第 3202 号2010.06.06
「 飛行機の雨漏り 」
N.yasui(ペンネーム)
出発予定時刻はとっくに過ぎたのに、飛行機は未だ動き出す気配が無い。
私はボンヤリ窓の外を眺めていた。
給油のために立ち寄った、スリランカはコロンボ空港でのことだ。
空港のはずれはヤシの木の林が続いている。
そのヤシの林の上空が真っ暗になった。
と見る間に空港全体も真っ暗になり、同時に土砂降りの物凄い雨になった。
「これがスコールというやつだな」と思って見ていると、「故障が直ったのでこれから出発する」との機内アナウンスがあり、エンジン音がして機は少しずつ動き出した。
「えーっ、こんな雨の中出発するのだろうか」と心配しているとき、なんと頭の上の荷物入れの辺りから、ポタリポタリと水滴が落ちてきた。
私の隣りの席の人も不思議そうな顔をしてその水滴を見ている。
丁度シートベルトの着用確認のために通路を歩いてきた女性の客室乗務員がその気配を察し、雑巾のような物を持ってきて濡れたところをさっと拭き、「OK」とか言いながらウインクして向こうに行ってしまった。
さっきの機内アナウンスの中の「故障」と言う言葉が妙に気になっていたところでもあり、なんだかとても不安になった。
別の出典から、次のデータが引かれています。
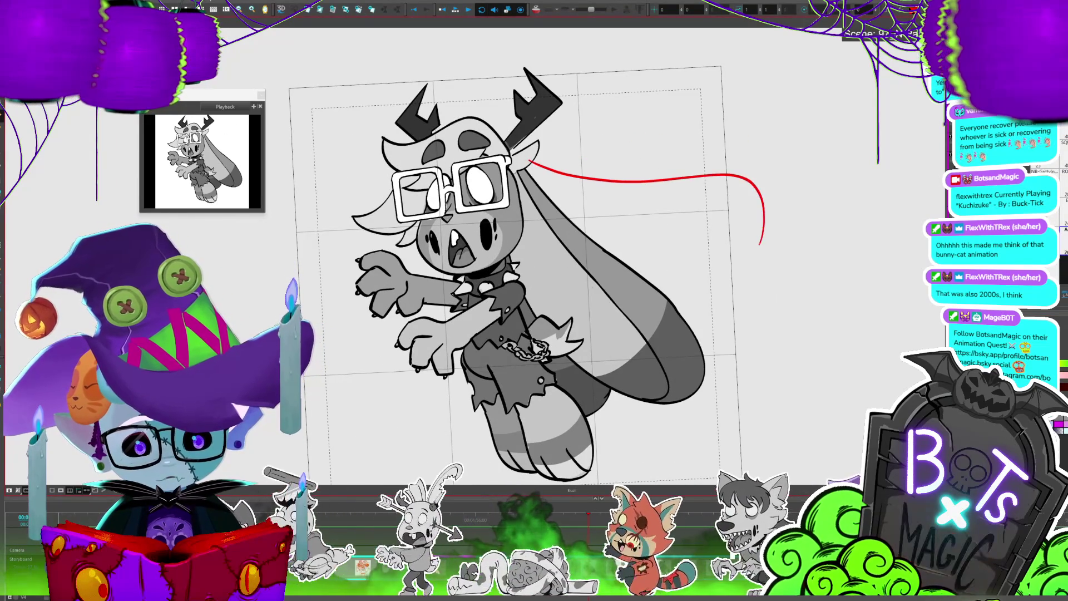
drag(762, 240, 532, 202)
key(alt+s)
しかしその間にも飛行機はゆっくりと進み、滑走路の端で離陸態勢に入った頃にはスコールはもう小降りになり、水滴も落ちてこなくなっていた。
そして機は何事も無く離陸した。
厚く垂れ込めた雲を抜けると、真っ青な空が一面に広がり、太陽の光がギラギラと眩しく、不安な気持ちが急速に去って行くのが分かった。
「さっきの水滴は、やっぱり雨漏りだったのだろうか」私は不思議でならなかった。